Who Owns Our Knowledge?: How ORCID iDs, DOIs, and Other PIDs Help Researchers Protect and Share Their Work

This year’s International Open Access Week asks the question: “Who owns our knowledge?” For researchers, this question can be personal. You generate new insights, data, and publications — but in an increasingly digital and global research ecosystem, how do you ensure your contributions are recognized, connected, and reusable?
A part of the solution relates to persistent identifiers (PIDs) — small but powerful pieces of infrastructure that make open science work.
What Are PIDs and Why Should You Care?
Persistent identifiers (PIDs) are stable, unique, and internationally recognized links that connect your research identity and outputs across systems and networks.
- ORCID iDs (Open Researcher and Contributor IDs) identify you and ensure your work is correctly attributed no matter where you publish or what name you publish under.
- DOIs (Digital Object Identifiers) identify things such as journal articles, datasets, or software, ensuring they remain findable and citable even if URLs change.
- ROR IDs (Research Organization Registry) identify organizations helping you link your affiliation to your outputs.
Together, these identifiers form a connected web of research metadata. When you include your ORCID iD in your publications, link your datasets with DOIs, and ensure your affiliation has a ROR ID, you not only make it easier for others to find your research, measure the impact of your work, and make connections across organizations and disciplines.
Why PIDs Matter for Ownership and Openness
When we talk about who owns knowledge, we often think about paywalls or publishers. But ownership also has another dimension: recognition and agency.
PIDs give researchers control over how their contributions are connected and cited.
- Your ORCID record becomes your verified research CV — portable across institutions and funders.
- A DOI ensures your dataset or article can be found, cited, and reused — giving credit where it’s due.
- Together, PIDs make your research traceable, trusted, and visible to the world.
In addition, PIDs make open science possible and ensure you remain visible within it. They help shift ownership from systems that obscure contributions to a network that recognizes and connects them.

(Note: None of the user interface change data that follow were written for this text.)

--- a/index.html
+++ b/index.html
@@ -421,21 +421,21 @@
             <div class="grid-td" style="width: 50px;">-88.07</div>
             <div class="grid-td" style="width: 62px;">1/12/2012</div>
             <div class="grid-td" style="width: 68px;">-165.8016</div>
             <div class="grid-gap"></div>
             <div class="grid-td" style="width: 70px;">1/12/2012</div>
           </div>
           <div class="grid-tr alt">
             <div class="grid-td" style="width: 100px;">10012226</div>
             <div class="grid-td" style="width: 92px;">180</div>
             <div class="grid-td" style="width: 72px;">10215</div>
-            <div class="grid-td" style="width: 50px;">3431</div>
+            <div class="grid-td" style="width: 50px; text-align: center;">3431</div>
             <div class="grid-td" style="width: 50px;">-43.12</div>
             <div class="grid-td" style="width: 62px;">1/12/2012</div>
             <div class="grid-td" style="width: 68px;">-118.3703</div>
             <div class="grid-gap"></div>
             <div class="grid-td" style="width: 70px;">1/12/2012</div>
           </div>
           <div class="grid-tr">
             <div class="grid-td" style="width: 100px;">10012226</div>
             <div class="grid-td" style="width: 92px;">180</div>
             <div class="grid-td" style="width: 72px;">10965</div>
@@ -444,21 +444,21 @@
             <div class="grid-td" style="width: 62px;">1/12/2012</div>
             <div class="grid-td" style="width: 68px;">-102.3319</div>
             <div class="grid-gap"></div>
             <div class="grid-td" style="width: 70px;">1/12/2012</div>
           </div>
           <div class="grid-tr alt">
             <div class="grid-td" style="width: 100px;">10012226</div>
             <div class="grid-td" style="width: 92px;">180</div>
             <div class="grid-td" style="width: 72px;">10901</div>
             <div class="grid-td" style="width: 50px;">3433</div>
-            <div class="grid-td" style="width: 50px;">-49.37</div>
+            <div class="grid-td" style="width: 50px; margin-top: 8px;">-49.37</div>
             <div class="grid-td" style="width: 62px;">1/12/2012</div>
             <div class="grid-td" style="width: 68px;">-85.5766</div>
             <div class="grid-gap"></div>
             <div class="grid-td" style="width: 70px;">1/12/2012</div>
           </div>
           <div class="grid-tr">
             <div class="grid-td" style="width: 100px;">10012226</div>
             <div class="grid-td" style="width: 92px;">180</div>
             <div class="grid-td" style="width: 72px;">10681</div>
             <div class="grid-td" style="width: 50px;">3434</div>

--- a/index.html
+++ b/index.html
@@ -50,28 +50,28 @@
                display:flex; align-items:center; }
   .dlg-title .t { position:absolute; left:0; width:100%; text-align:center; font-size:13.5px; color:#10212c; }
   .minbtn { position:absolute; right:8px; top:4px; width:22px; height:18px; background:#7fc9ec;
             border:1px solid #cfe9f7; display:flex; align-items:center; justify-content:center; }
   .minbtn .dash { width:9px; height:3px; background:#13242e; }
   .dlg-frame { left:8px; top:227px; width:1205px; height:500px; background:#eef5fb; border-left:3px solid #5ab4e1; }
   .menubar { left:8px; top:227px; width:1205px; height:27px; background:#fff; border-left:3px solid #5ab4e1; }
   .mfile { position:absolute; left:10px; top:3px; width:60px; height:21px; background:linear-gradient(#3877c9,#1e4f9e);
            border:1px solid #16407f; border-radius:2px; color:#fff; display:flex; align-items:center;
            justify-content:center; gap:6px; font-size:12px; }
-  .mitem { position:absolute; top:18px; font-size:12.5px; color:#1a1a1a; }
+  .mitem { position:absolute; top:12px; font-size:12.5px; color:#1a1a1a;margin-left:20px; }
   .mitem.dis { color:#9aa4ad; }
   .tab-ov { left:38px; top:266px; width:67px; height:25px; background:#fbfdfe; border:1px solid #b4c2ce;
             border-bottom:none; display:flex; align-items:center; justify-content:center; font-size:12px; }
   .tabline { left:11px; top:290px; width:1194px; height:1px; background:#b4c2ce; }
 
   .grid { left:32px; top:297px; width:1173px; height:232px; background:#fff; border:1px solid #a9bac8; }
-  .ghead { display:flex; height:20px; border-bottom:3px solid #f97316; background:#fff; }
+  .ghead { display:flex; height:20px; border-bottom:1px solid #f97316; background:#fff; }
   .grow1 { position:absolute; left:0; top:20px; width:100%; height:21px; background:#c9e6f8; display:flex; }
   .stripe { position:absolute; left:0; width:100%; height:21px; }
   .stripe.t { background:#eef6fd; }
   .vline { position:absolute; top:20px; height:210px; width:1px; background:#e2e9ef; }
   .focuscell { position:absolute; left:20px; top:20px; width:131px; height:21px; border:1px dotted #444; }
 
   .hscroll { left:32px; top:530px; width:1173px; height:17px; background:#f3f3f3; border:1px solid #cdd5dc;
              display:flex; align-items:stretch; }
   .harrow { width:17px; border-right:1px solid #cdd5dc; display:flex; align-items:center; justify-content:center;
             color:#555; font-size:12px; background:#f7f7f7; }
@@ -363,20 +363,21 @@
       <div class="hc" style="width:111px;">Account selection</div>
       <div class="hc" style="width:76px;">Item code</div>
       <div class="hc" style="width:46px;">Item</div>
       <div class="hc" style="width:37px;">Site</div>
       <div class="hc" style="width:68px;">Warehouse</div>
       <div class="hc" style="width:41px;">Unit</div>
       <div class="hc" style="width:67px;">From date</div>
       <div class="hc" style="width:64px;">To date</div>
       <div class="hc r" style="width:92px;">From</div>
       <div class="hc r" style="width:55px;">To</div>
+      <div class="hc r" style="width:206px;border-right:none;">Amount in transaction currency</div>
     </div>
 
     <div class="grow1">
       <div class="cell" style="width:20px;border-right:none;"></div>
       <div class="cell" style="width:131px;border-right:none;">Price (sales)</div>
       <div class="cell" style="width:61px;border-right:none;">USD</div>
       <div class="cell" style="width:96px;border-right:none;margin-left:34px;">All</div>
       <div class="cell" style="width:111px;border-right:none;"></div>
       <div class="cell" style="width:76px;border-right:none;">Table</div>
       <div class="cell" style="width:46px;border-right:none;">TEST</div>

How to Strengthen Your Research Identity
- Register for an ORCID iD (free at orcid.org) and use it when you submit manuscripts, data, and grant applications.
- Keep your ORCID record updated — link your publications, datasets, and peer review activity.

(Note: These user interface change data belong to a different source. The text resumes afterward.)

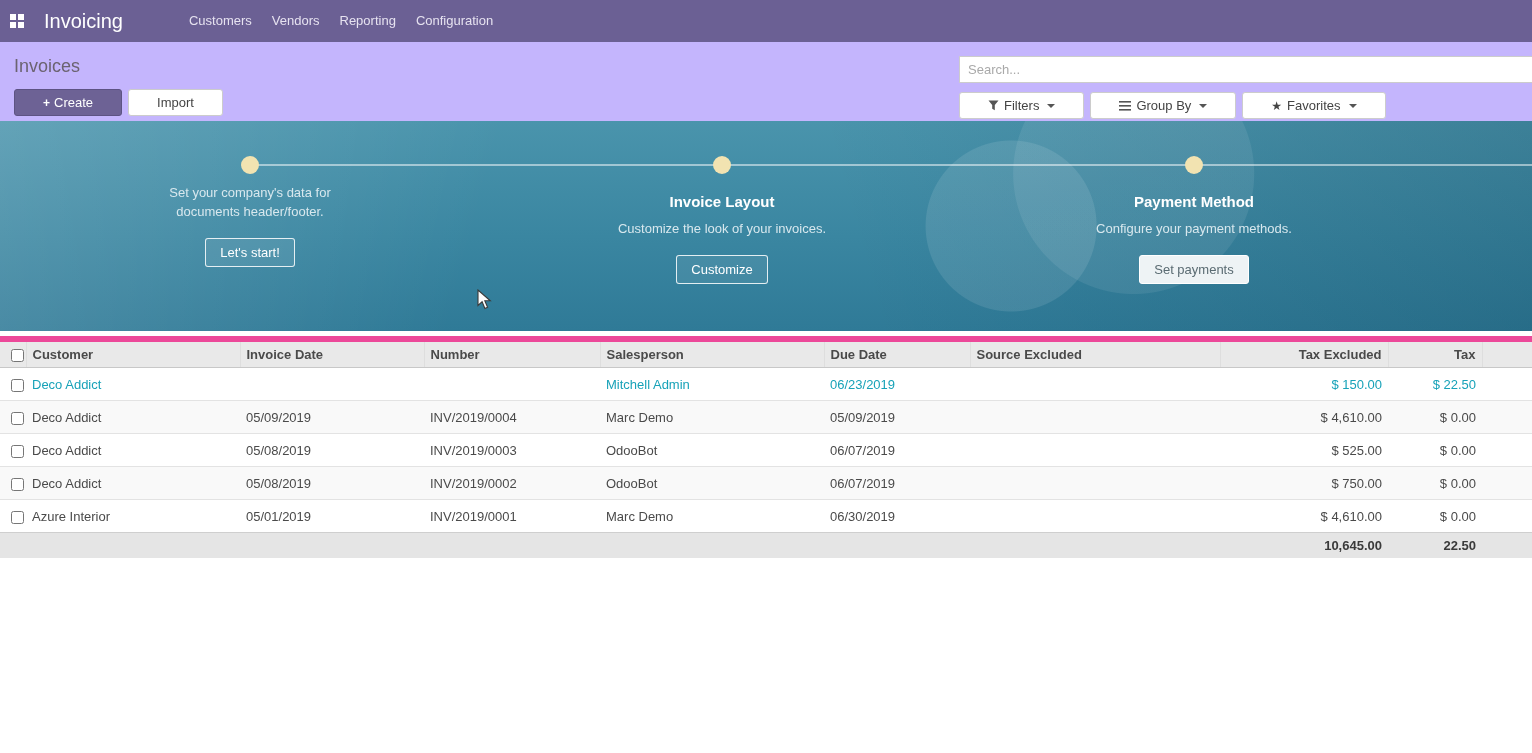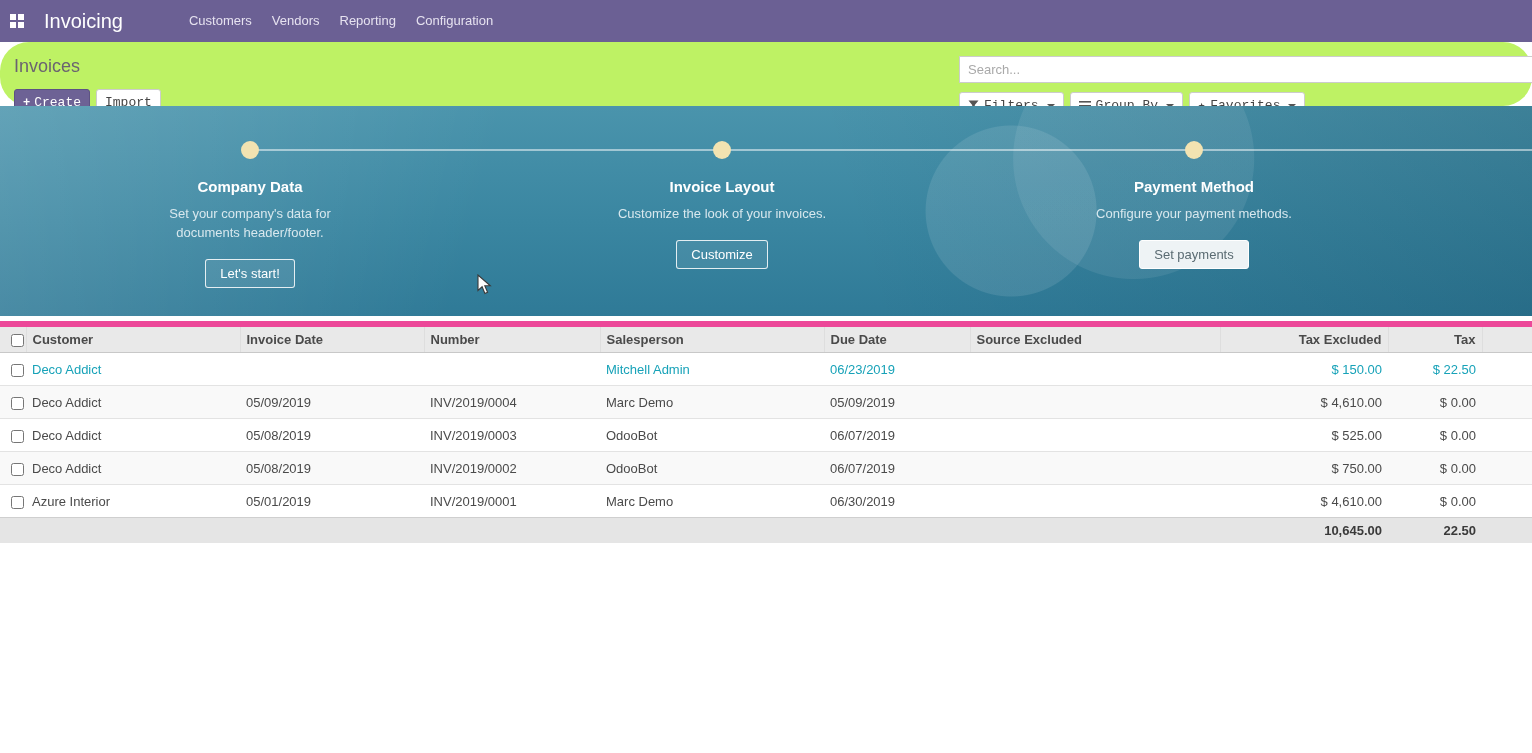--- a/index.html
+++ b/index.html
@@ -10,26 +10,26 @@
   }
 
   
   .navbar { height:42px; background:#6b6094; display:flex; align-items:center; }
   .apps-icon { width:34px; height:42px; display:flex; align-items:center; justify-content:center; cursor:pointer; }
   .app-title { color:#fff; font-size:20px; margin-left:10px; font-weight:400; cursor:pointer; }
   .nav-menu { display:flex; margin-left:56px; height:42px; }
   .nav-item { color:#e6e2f0; font-size:13px; padding:0 10px; line-height:42px; cursor:pointer; }
 
   
-  .control-panel { position:relative; height:64px; background:#bef264;border-radius:29px; }
+  .control-panel { position:relative; height:79px; background:#c4b5fd; }
   .cp-left { padding:14px 0 0 14px; }
   .breadcrumb { font-size:18px; color:#6b6370; }
   .cp-buttons { margin-top:12px; display:flex; gap:6px; }
-  .btn { font-size:13px; padding:5px 8px; border-radius:3px; border:1px solid #ccc;
-         background:#fff; color:#444; cursor:pointer; font-family:Liberation Mono, monospace; }
+  .btn { font-size:13px; padding:5px 28px; border-radius:3px; border:1px solid #ccc;
+         background:#fff; color:#444; cursor:pointer; font-family:Liberation Sans, sans-serif; }
   .btn-primary { background:#6d6295; border-color:#5d5383; color:#fff; }
   .btn-primary .plus { font-weight:bold; margin-right:4px; font-size:12px; }
 
   .cp-right { position:absolute; top:14px; right:0; width:573px; }
   .search-input { width:100%; height:27px; border:1px solid #ccc; border-right:none;
                   padding:0 8px; font-size:13px; font-family:inherit; color:#444; outline:none; }
   .search-input::placeholder { color:#a9a9a9; }
   .filter-row { margin-top:9px; display:flex; gap:6px; }
   .dd-btn { display:inline-flex; align-items:center; gap:5px; }
   .caret { width:0; height:0; border-left:4px solid transparent; border-right:4px solid transparent;
@@ -134,21 +134,20 @@
       </button>
     </div>
   </div>
 </div>
 
 <div class="onboarding">
   <div class="ob-line"></div>
 
   <div class="ob-step s0">
     <div class="ob-dot"></div>
-    <div class="ob-title">Company Data</div>
     <div class="ob-desc">Set your company's data for documents header/footer.</div>
     <button class="ob-btn">Let's start!</button>
   </div>
 
   <div class="ob-step s2">
     <div class="ob-dot"></div>
     <div class="ob-title">Payment Method</div>
     <div class="ob-desc">Configure your payment methods.</div>
     <button class="ob-btn filled">Set payments</button>
   </div>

- Deposit your data and code in repositories that assign DOIs, so your outputs are citable.
- Use PIDs when citing others’ work — DOIs and ORCID iDs help maintain a transparent, connected scholarly record.
- Advocate for PID adoption in your lab or department — it benefits collaboration, reproducibility, and visibility.
Need help or have questions? Contact us at the MBLWHOI Library!
- Samantha Porter, our Scholarly Communications Librarian can help you set up or update your ORCID record, answer questions you have about citations, provide training on PIDs for your lab, and more.
- Debbie Roth – our Repository Manager – can answer your questions about minting DOIs for your published work, and Ashley Jester – the Director of WHOI Research Data, Library, and Archival Services – can answer questions about minting DOIs for your data.
Rethinking “Ownership” in Open Science
Who owns our knowledge? In open science, ownership doesn’t mean control or restriction. It means credit, connection, and contribution. By using PIDs, you ensure that your work, and the work of others, remains discoverable, linkable, and openly shared.